The Bullroarer Atlas

MUS2026-158 - museum specimen

Yoruba / Abomey region

Benin - Abomey region - Zou Department - Dahomey - Africa

Function not recorded

Representative—not this record’s object: Baule bonu amuin mask context, shown as a regional stand-in; no image of this record’s own object is...
Representative—not this record’s object: Baule bonu amuin mask context, shown as a regional stand-in; no image of this record’s own object is available yet. Smithsonian NMNH, Department of Anthropology, E435357 (gift of Allen and Barbara Davis) Image source

Eke French / Yoruba term

Source term: Rhombe

Eke: Yoruba vernacular name catalogued for this bullroarer; no literal gloss recovered

A single terminal hole is the only clue to how this spare, narrow blade from the Abomey region once hung and swung.

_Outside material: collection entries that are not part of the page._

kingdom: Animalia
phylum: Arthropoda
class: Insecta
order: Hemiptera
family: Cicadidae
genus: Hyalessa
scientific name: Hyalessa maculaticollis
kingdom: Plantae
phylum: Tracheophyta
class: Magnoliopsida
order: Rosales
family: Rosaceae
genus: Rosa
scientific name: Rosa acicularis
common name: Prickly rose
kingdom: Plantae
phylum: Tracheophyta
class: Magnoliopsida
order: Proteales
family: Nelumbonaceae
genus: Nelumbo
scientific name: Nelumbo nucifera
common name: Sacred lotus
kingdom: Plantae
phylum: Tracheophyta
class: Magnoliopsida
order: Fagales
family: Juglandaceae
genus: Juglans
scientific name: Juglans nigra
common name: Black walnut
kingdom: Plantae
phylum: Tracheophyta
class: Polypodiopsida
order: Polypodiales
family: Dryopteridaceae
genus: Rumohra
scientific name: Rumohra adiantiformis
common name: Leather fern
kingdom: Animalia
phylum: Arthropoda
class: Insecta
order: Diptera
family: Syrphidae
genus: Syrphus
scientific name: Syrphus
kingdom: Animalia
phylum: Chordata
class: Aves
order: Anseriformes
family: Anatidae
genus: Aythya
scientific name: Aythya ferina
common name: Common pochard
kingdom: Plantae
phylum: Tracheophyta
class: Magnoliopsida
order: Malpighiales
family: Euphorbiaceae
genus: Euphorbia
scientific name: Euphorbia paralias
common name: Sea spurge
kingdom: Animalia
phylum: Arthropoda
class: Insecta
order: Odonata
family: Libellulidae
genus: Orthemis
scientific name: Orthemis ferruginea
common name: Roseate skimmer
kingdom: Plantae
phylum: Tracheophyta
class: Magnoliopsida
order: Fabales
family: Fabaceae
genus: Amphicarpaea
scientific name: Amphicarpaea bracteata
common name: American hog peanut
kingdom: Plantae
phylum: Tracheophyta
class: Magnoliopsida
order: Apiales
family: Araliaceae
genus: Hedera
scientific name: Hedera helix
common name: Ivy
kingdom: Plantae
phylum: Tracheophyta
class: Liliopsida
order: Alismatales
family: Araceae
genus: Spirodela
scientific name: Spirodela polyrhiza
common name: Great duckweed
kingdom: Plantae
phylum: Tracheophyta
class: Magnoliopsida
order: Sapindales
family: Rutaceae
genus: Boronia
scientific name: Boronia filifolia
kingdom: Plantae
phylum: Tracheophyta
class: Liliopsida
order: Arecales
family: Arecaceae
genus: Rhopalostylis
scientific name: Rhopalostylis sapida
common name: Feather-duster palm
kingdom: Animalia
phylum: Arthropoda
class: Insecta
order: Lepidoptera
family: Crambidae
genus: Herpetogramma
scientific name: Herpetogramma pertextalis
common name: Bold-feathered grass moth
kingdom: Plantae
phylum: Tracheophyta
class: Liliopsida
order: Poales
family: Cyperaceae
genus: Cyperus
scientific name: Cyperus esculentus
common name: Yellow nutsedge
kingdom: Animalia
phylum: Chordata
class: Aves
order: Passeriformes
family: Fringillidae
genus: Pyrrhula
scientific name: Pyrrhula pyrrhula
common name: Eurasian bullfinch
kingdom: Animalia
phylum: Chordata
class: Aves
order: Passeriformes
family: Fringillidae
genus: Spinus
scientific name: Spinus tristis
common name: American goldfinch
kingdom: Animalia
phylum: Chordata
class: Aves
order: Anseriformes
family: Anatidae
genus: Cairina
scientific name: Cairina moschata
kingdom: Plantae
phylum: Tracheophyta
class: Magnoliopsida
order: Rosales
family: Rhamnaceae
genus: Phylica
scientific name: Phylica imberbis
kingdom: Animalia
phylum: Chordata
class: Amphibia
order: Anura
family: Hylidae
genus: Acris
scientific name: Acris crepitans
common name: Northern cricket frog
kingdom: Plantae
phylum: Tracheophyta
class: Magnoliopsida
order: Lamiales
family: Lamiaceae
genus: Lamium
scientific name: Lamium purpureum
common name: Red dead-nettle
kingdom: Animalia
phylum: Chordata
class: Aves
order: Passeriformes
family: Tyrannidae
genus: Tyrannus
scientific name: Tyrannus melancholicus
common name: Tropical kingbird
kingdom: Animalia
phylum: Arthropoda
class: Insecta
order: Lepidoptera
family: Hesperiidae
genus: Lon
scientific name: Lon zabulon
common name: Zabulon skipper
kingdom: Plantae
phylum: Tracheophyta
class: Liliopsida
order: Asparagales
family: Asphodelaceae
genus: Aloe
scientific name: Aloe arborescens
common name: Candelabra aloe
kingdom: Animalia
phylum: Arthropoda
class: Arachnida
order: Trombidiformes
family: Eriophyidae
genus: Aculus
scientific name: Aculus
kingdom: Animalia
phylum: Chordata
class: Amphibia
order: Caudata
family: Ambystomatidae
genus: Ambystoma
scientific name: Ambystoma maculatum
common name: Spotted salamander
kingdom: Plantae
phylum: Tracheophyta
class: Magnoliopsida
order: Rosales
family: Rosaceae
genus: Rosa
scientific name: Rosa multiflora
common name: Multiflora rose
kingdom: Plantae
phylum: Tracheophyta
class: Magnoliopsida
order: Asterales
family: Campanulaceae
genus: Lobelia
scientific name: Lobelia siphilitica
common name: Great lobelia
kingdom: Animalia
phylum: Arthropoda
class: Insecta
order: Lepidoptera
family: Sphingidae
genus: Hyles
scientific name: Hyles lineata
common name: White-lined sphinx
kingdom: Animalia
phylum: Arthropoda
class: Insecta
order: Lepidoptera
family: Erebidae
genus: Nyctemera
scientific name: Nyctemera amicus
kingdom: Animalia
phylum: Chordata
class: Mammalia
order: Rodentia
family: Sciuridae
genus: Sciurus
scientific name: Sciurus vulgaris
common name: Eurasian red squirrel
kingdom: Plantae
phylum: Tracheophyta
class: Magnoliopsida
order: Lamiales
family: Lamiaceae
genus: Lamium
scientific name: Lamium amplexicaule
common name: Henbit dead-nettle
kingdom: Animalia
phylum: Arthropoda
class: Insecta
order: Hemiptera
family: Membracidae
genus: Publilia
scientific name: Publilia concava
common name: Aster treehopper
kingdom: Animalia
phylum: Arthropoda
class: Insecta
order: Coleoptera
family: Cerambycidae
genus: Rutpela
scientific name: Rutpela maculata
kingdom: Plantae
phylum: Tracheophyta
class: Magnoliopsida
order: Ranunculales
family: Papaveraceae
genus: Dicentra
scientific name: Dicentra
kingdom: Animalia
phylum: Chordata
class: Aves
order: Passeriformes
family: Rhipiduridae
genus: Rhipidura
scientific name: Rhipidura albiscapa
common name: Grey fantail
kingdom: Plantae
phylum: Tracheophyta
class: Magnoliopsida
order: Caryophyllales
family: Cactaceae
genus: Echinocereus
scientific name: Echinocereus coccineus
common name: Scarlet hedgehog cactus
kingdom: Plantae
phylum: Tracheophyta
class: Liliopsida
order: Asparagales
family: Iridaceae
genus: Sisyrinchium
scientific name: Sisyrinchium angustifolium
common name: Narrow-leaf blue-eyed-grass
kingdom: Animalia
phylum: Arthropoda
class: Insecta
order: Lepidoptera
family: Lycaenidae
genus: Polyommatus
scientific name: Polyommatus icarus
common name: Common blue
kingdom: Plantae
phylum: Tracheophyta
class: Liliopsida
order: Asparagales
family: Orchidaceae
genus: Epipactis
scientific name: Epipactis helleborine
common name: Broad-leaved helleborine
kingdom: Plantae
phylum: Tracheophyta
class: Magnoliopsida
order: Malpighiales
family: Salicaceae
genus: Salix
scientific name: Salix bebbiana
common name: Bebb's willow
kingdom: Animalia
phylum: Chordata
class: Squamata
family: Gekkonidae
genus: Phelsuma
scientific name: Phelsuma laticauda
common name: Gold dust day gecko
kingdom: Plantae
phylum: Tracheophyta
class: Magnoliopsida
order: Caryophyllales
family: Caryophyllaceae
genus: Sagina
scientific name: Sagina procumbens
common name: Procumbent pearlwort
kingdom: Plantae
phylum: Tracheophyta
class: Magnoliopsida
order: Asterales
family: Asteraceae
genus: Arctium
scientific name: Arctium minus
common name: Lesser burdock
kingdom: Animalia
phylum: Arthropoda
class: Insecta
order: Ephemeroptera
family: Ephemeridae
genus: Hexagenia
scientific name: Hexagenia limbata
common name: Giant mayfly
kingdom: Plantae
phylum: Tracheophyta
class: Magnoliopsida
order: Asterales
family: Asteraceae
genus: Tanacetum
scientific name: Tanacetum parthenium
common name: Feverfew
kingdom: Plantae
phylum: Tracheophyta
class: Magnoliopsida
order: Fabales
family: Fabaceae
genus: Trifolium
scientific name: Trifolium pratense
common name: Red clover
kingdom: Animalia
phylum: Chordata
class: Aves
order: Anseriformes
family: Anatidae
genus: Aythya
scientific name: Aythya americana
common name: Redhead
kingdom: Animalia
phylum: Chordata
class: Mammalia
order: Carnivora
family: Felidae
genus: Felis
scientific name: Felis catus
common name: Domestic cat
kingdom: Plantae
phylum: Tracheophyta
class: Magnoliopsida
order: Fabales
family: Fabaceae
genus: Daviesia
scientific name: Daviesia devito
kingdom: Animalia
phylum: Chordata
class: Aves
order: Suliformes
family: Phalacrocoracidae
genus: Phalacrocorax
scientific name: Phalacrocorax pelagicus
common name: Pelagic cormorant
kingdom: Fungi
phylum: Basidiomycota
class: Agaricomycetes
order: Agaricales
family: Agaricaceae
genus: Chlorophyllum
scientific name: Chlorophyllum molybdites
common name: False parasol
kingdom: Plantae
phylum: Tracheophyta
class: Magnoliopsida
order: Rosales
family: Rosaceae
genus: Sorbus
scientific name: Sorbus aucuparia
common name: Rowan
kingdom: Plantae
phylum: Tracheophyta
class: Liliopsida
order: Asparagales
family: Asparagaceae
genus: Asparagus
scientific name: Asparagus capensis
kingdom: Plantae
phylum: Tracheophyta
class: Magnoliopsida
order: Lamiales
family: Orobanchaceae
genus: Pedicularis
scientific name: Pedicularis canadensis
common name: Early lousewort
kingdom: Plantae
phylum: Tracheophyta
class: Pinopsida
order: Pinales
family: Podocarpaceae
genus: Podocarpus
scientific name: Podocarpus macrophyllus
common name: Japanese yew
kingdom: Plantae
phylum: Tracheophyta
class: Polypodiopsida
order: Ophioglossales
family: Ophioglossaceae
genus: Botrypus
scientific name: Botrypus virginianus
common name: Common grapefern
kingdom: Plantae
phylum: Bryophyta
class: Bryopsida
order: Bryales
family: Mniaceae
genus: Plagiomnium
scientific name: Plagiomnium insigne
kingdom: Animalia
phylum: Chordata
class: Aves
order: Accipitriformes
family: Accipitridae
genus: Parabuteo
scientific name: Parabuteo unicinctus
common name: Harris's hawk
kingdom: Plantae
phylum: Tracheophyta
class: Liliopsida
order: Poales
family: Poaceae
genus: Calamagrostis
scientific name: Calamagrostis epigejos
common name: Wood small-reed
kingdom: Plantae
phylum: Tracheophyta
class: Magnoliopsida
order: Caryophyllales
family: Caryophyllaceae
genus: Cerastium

The Musée de l'Homme catalogued it in 1949 simply as Eke, a musical instrument — brought back by a traveling photographer named Pierre Verger, whose West African journeys would end three years later in his own initiation at Ketu as Fatumbi, a priest of Ifa.

Instrument de musique.

Musical instrument.

Quai Branly object 71.1949.93.4
Object
Long narrow flat wooden blade, 37 x 3.4 x 1 cm and 52 g, with one terminal suspension hole. No cord survives in the photograph.
Function
The catalog records only that it is a musical instrument.
Map confidence
medium_high - Abomey city anchor because the museum records only Abomey region.